Segundo Paula, as chances dependem muito da idade de quem recorre ao congelamento, da qualidade e da quantidade dos óvulos captados.
Uma vez feito o congelamento, a mulher pode optar por utilizá-los a qualquer tempo. Porém, a fertilização é sempre in vitro. "Os óvulos são descongelados e inseminados com o espermatozoide do companheiro. Então, formam-se os embriões, que serão transferidos para o útero da mulher", explica Valle. Essa primeira tentativa tem custo semelhante a um tratamento de FIV com óvulos frescos (entre R$ 13 mil e 20 mil).
Para Maria Clara Silva, 36, advogada, a decisão de realizar a vitrificação de óvulos aconteceu há três meses. "De repente, me deu um estalo. Sempre quis ser mãe, mas, nesse momento, não estou em um relacionamento sério. Então, resolvi congelar os óvulos enquanto tenho uma condição saudável, para poder ter filhos quando for possível. Isso me dá uma tranquilidade. Se eu encontrar alguém daqui a uns dois anos, posso tentar primeiro o método natural. Vou deixar a técnica de reprodução assistida como segunda opção, mas já é uma garantia", diz.

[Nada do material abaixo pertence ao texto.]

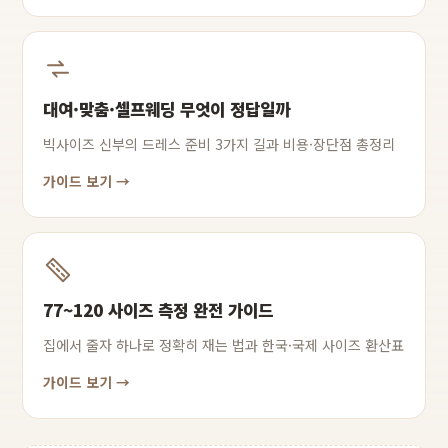
대여·맞춤·셀프웨딩 무엇이 정답일까
빅사이즈 신부의 드레스 준비 3가지 길과 비용·장단점 총정리
가이드 보기 →
77~120 사이즈 측정 완전 가이드
집에서 줄자 하나로 정확히 재는 법과 한국·국제 사이즈 환산표
가이드 보기 →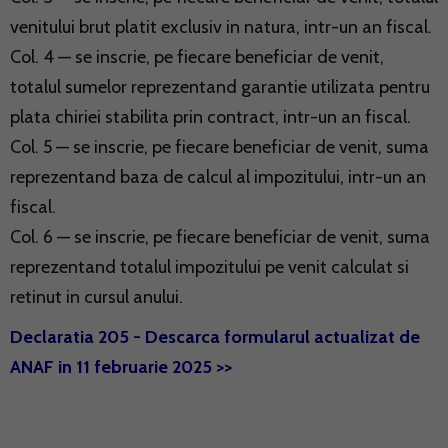
venitului brut platit exclusiv in natura, intr-un an fiscal.
Col. 4 — se inscrie, pe fiecare beneficiar de venit,
totalul sumelor reprezentand garantie utilizata pentru
plata chiriei stabilita prin contract, intr-un an fiscal.
Col. 5 — se inscrie, pe fiecare beneficiar de venit, suma
reprezentand baza de calcul al impozitului, intr-un an
fiscal.
Col. 6 — se inscrie, pe fiecare beneficiar de venit, suma
reprezentand totalul impozitului pe venit calculat si
retinut in cursul anului.
Declaratia 205 - Descarca formularul actualizat de
ANAF in 11 februarie 2025 >>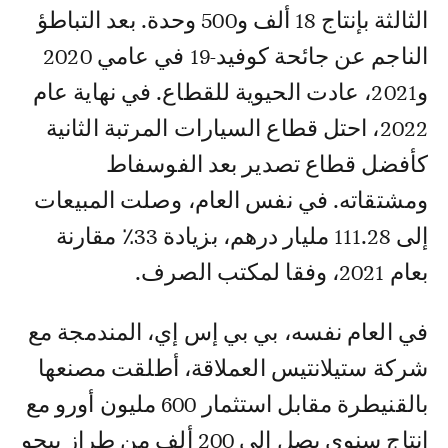
الثالثة بإنتاج 18 ألف و500 وحدة. بعد التباطؤ
الناجم عن جائحة كوفيد-19 في عامي 2020
و2021، عادت الحيوية للقطاع. في نهاية عام
2022، احتل قطاع السيارات المرتبة الثانية
كأفضل قطاع تصدير بعد الفوسفاط
ومشتقاته. في نفس العام، وصلت المبيعات
إلى 111.28 مليار درهم، بزيادة 33٪ مقارنة
بعام 2021، وفقا لمكتب الصرف.
في العام نفسه، بي بي إس إي، المندمجة مع
شركة ستيلانتيس العملاقة، أطلقت مصنعها
بالقنيطرة مقابل استثمار 600 مليون أورو مع
إنتاج سنوي يصل إلى 200 ألف من طراز بيجو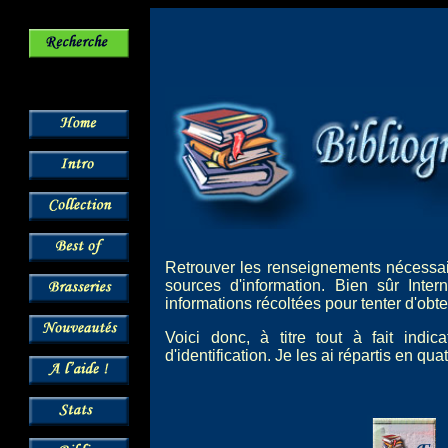
Retrouver les renseignements nécessair
sources d'information. Bien sûr Inte
informations récoltées pour tenter d'obt
Voici donc, à titre tout à fait indi
d'identification. Je les ai répartis en q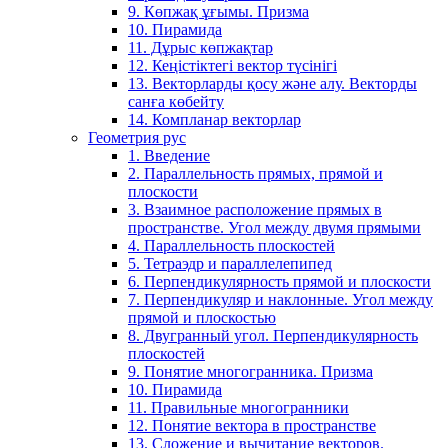
9. Көпжақ ұғымы. Призма
10. Пирамида
11. Дұрыс көпжақтар
12. Кеңістіктегі вектор түсінігі
13. Векторларды қосу және алу. Векторды
санға көбейту
14. Компланар векторлар
Геометрия рус
1. Введение
2. Параллельность прямых, прямой и
плоскости
3. Взаимное расположение прямых в
пространстве. Угол между двумя прямыми
4. Параллельность плоскостей
5. Тетраэдр и параллелепипед
6. Перпендикулярность прямой и плоскости
7. Перпендикуляр и наклонные. Угол между
прямой и плоскостью
8. Двугранный угол. Перпендикулярность
плоскостей
9. Понятие многогранника. Призма
10. Пирамида
11. Правильные многогранники
12. Понятие вектора в пространстве
13. Сложение и вычитание векторов.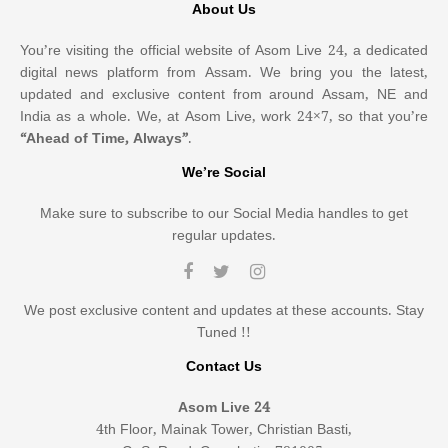
About Us
You’re visiting the official website of Asom Live 24, a dedicated
digital news platform from Assam. We bring you the latest,
updated and exclusive content from around Assam, NE and
India as a whole. We, at Asom Live, work 24×7, so that you’re
“Ahead of Time, Always”
.
We’re Social
Make sure to subscribe to our Social Media handles to get
regular updates.
We post exclusive content and updates at these accounts. Stay
Tuned !!
Contact Us
Asom Live 24
4th Floor, Mainak Tower, Christian Basti,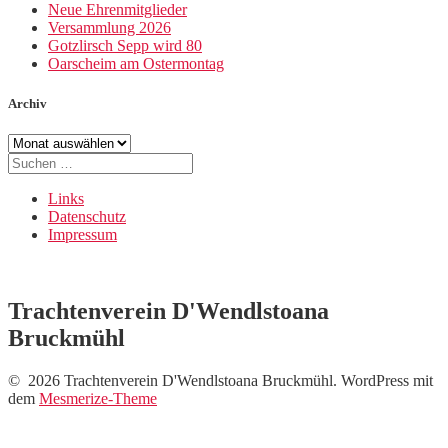
Neue Ehrenmitglieder
Versammlung 2026
Gotzlirsch Sepp wird 80
Oarscheim am Ostermontag
Archiv
Archiv
Suche
nach:
Links
Datenschutz
Impressum
Trachtenverein D'Wendlstoana
Bruckmühl
© 2026 Trachtenverein D'Wendlstoana Bruckmühl. WordPress mit
dem
Mesmerize-Theme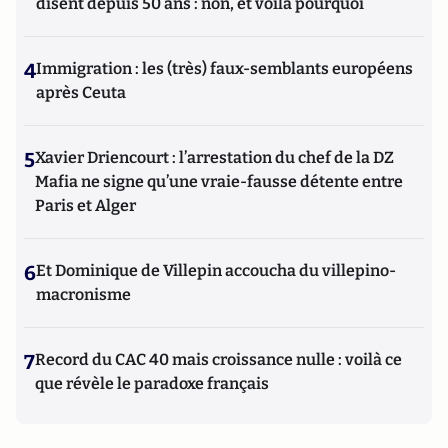
disent depuis 50 ans : non, et voilà pourquoi
4
Immigration : les (très) faux-semblants européens
après Ceuta
5
Xavier Driencourt : l’arrestation du chef de la DZ
Mafia ne signe qu’une vraie-fausse détente entre
Paris et Alger
6
Et Dominique de Villepin accoucha du villepino-
macronisme
7
Record du CAC 40 mais croissance nulle : voilà ce
que révèle le paradoxe français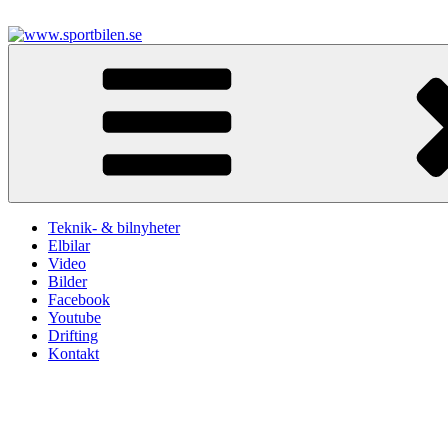
Hoppa
till
innehåll
www.sportbilen.se
Sportbilen
Teknik- & bilnyheter
Elbilar
Video
Bilder
Facebook
Youtube
Drifting
Kontakt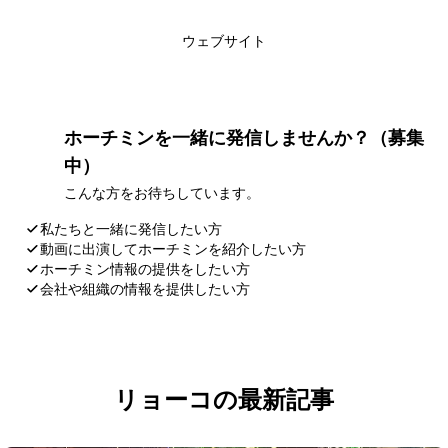
このライターの記事一覧
ウェブサイト
ホーチミンを一緒に発信しませんか？（募集
中）
こんな方をお待ちしています。
私たちと一緒に発信したい方
動画に出演してホーチミンを紹介したい方
ホーチミン情報の提供をしたい方
会社や組織の情報を提供したい方
応募・お問い合わせ
リョーコの最新記事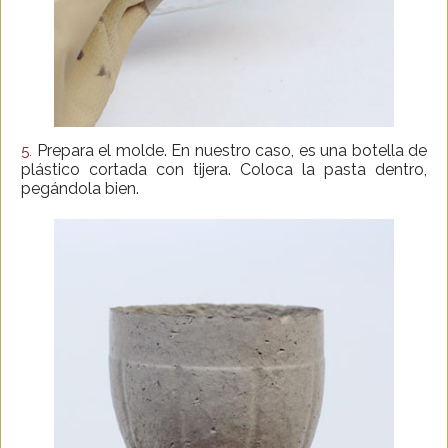
Prepara el molde. En nuestro caso, es una botella de
5
.
plástico cortada con tijera. Coloca la pasta dentro,
pegándola bien.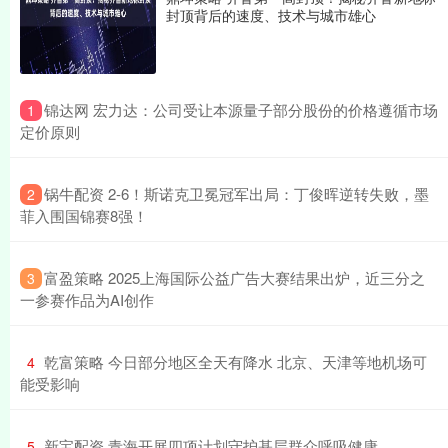
封顶背后的速度、技术与城市雄心
​锦达网 宏力达：公司受让本源量子部分股份的价格遵循市场
1
定价原则
​锅牛配资 2-6！斯诺克卫冕冠军出局：丁俊晖逆转失败，墨
2
菲入围国锦赛8强！
​富盈策略 2025上海国际公益广告大赛结果出炉，近三分之
3
一参赛作品为AI创作
​乾富策略 今日部分地区全天有降水 北京、天津等地机场可
4
能受影响
​新宝配资 青海开展四项计划守护基层群众呼吸健康
5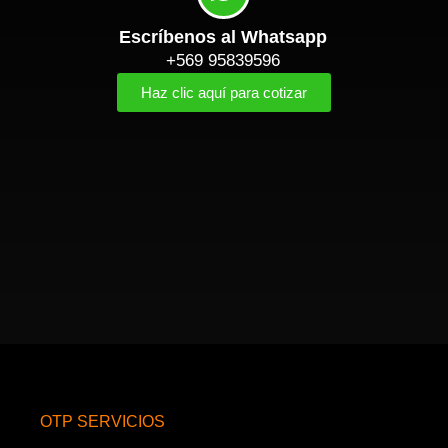
Escríbenos al Whatsapp
+569 95839596
Haz clic aquí para cotizar
OTP SERVICIOS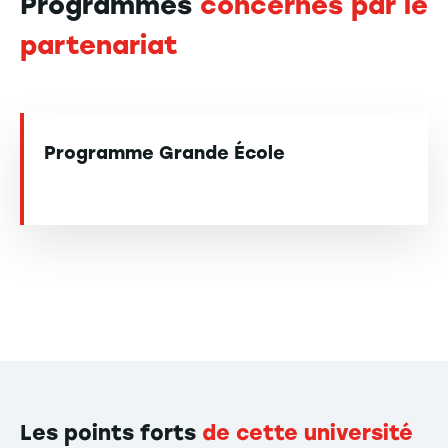
Programmes
concernés par le
partenariat
Programme Grande École
Les points forts
de cette université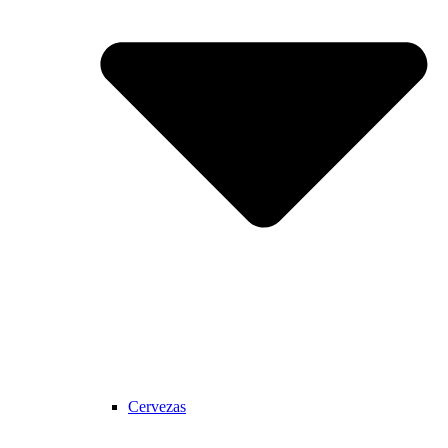
Cervezas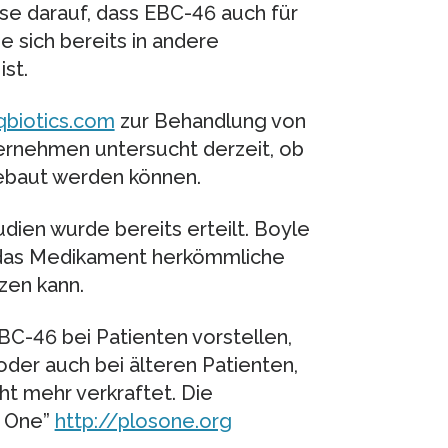
se darauf, dass EBC-46 auch für
 sich bereits in andere
st.
qbiotics.com
zur Behandlung von
ernehmen untersucht derzeit, ob
gebaut werden können.
udien wurde bereits erteilt. Boyle
s das Medikament herkömmliche
zen kann.
BC-46 bei Patienten vorstellen,
oder auch bei älteren Patienten,
t mehr verkraftet. Die
S One”
http://plosone.org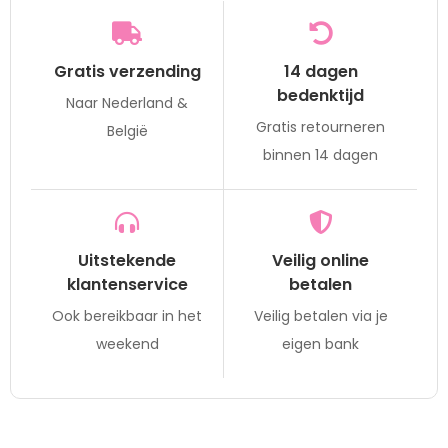
Gratis verzending
14 dagen
bedenktijd
Naar Nederland &
Gratis retourneren
België
binnen 14 dagen
Uitstekende
Veilig online
klantenservice
betalen
Ook bereikbaar in het
Veilig betalen via je
weekend
eigen bank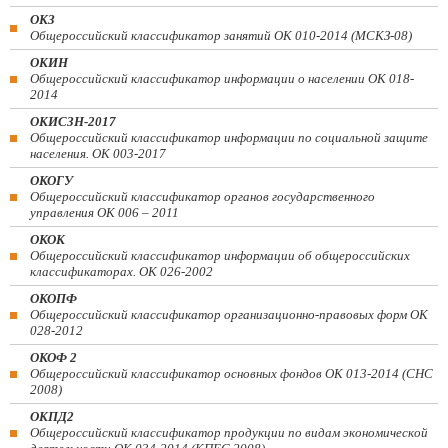
ОКЗ
Общероссийский классификатор занятий ОК 010-2014 (МСКЗ-08)
ОКИН
Общероссийский классификатор информации о населении ОК 018-
2014
ОКИСЗН-2017
Общероссийский классификатор информации по социальной защите
населения. ОК 003-2017
ОКОГУ
Общероссийский классификатор органов государственного
управления ОК 006 – 2011
ОКОК
Общероссийский классификатор информации об общероссийских
классификаторах. ОК 026-2002
ОКОПФ
Общероссийский классификатор организационно-правовых форм ОК
028-2012
ОКОФ 2
Общероссийский классификатор основных фондов ОК 013-2014 (СНС
2008)
ОКПД2
Общероссийский классификатор продукции по видам экономической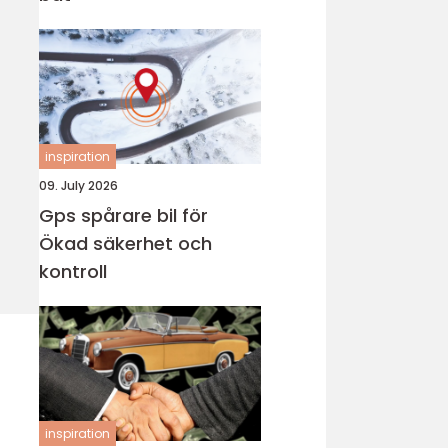
inspiration
09. July 2026
Gps spårare bil för
Ökad säkerhet och
kontroll
inspiration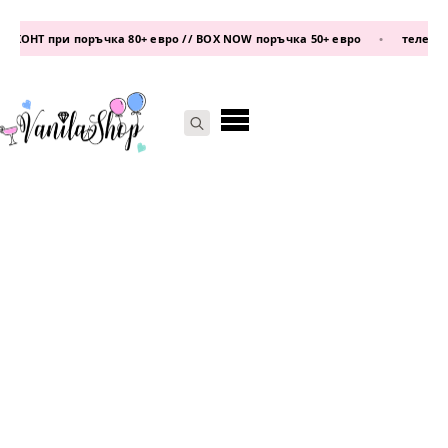
ОНТ при поръчка 80+ евро // BOX NOW поръчка 50+ евро
•
телефон:
08
Search
for: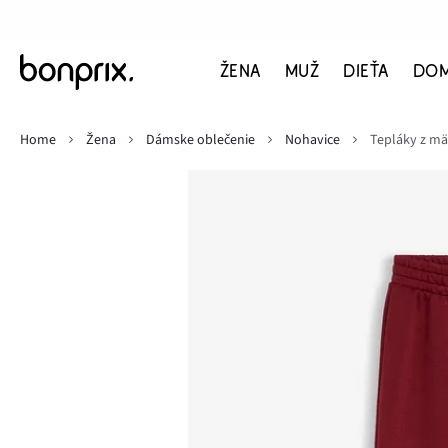
ŽENA
MUŽ
DIEŤA
DO
Home
Žena
Dámske oblečenie
Nohavice
Tepláky z m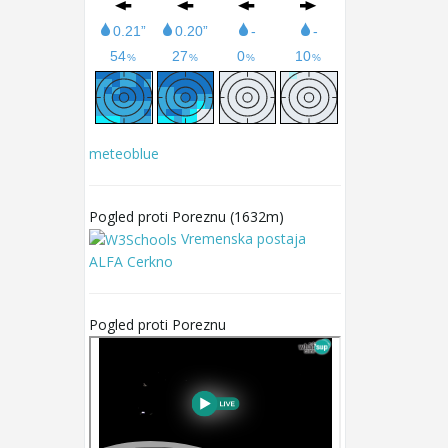
meteoblue
Pogled proti Poreznu (1632m)
Vremenska postaja
ALFA Cerkno
Pogled proti Poreznu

Congelamento pode ser feito pelo SUS
O congelamento de óvulos também é bastante utilizado por mulheres que, por motivos de saúde, precisam adiar a maternidade. "Pacientes que precisam ser submetidas a tratamentos oncológicos, como quimioterapia e radioterapia, que podem comprometer temporariamente ou definitivamente a capacidade reprodutiva, podem valer-se do recurso", afirma Barbosa, da Faculdade de Medicina do ABC.
Toda paciente que se submete a essas terapias corre o risco de ter a sua reserva ovariana ameaçada, pois o medicamento quimioterápico age com o intuito de destruir as células do tumor. "No entanto, esse tratamento também pode matar as células sadias, entre elas, os óvulos. Por isso, o ideal é fazer o congelamento antes de iniciar a quimioterapia", diz Valle.
O método também é particularmente indicado para pacientes que serão submetidas a cirurgias ginecológicas ou pacientes com histórico familiar de menopausa precoce.
A contadora Tatiane Pacheco Roma, 25, passou pelo procedimento para preservar os óvulos, em 2011, antes de enfrentar um tratamento devido ao câncer de mama. "Precisei fazer quimioterapia, o que poderia me deixar estéril. Na época, tive receio de não conseguir realizar o congelamento de óvulos devido ao custo financeiro. Além disso, não tinha muito tempo hábil antes de iniciar o tratamento", lembra.
A saída foi recorrer ao SUS (Sistema Único de Saúde) e a iniciativa deu certo: Tatiane conseguiu fazer o procedimento, com sucesso, no Hospital Pérola Byington, em São Paulo, sem custo algum.
O Instituto Ideia Fértil, vinculado ao Serviço de Genética e Reprodução Humana da Faculdade de Medicina do ABC, também conta com um programa gratuito de congelamento de óvulos e fragmentos de ovários, voltado às mulheres que vão iniciar quimioterapia e que correm risco de perder a fertilidade. "O objetivo é que, após o tratamento do câncer, elas possam realizar o sonho de se tornarem mães", afirma Barbosa.
Em clínicas particulares, o congelamento custa, em média, R$ 10 mil. "O valor é calculado por ciclo de congelamento, dependendo das medicações utilizadas, as quais variam de acordo com a reserva ovariana e a idade da paciente", fala Paula. Já a taxa de conservação do material colhido sai por, aproximadamente, R$ 1.000 ao ano. "Para mim, o investimento valeu a pena. Fiz meu tratamento oncológico bem mais tranquila sabendo que havia congelado alguns óvulos", conta Daniela *, 34, empresária, que preferiu não ser identificada pelo sobrenome. Há três anos, ela foi diagnosticada com um tumor maligno na mama. "Estava recém-casada e sempre sonhei em ter filhos. Por isso, recorri ao congelamento."